## Collection entries
------
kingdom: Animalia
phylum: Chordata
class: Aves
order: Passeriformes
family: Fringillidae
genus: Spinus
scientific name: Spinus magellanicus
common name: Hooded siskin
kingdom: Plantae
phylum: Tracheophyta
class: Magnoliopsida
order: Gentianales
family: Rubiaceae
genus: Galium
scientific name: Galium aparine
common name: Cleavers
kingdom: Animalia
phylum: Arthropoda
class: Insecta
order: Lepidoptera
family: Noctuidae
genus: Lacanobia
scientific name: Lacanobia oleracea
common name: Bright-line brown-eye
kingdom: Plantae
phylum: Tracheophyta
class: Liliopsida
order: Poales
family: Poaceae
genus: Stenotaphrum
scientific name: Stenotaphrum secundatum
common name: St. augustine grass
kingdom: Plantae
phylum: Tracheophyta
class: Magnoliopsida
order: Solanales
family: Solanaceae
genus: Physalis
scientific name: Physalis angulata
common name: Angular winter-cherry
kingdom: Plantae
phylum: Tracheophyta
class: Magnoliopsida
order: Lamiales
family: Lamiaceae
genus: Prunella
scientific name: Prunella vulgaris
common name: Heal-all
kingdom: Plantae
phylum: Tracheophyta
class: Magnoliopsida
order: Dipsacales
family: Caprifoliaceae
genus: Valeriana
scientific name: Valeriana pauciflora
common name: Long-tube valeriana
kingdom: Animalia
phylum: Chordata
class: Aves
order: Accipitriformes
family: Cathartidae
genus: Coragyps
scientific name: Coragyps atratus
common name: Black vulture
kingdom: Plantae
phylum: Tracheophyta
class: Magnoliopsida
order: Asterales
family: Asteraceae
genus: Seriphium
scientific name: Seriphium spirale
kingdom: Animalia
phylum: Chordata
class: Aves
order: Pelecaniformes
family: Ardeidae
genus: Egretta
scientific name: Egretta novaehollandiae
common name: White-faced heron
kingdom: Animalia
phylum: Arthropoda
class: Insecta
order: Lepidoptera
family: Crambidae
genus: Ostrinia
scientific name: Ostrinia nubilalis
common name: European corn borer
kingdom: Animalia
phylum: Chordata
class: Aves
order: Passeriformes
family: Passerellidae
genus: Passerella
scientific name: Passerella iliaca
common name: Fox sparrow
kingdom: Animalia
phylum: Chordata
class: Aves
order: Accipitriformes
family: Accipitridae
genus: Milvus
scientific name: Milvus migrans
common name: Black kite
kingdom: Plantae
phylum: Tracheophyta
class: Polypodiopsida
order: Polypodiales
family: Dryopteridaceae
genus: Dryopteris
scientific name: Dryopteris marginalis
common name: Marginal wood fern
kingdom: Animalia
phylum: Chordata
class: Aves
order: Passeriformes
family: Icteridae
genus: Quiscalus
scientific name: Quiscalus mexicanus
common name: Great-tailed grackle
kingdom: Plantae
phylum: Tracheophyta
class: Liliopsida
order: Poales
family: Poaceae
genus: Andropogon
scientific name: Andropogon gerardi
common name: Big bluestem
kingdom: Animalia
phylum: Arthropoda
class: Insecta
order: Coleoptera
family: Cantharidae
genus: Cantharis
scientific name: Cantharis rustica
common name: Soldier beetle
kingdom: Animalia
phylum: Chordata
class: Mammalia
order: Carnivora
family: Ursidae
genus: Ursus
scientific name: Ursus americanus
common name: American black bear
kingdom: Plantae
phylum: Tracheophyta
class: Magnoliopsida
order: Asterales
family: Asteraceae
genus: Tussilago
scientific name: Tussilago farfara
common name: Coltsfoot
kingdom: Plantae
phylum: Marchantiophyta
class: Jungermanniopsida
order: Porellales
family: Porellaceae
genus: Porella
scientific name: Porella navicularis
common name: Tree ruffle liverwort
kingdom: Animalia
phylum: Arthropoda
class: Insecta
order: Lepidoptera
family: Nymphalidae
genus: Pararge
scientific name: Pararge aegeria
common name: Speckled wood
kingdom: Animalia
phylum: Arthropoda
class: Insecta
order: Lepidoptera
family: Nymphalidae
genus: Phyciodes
------
## Stated problem
Repeat the lines between the one holding "family: Cathartidae" and the one holding "scientific name: Ostrinia nubilalis", inclusive.

## Complete answer
family: Cathartidae
genus: Coragyps
scientific name: Coragyps atratus
common name: Black vulture
kingdom: Plantae
phylum: Tracheophyta
class: Magnoliopsida
order: Asterales
family: Asteraceae
genus: Seriphium
scientific name: Seriphium spirale
kingdom: Animalia
phylum: Chordata
class: Aves
order: Pelecaniformes
family: Ardeidae
genus: Egretta
scientific name: Egretta novaehollandiae
common name: White-faced heron
kingdom: Animalia
phylum: Arthropoda
class: Insecta
order: Lepidoptera
family: Crambidae
genus: Ostrinia
scientific name: Ostrinia nubilalis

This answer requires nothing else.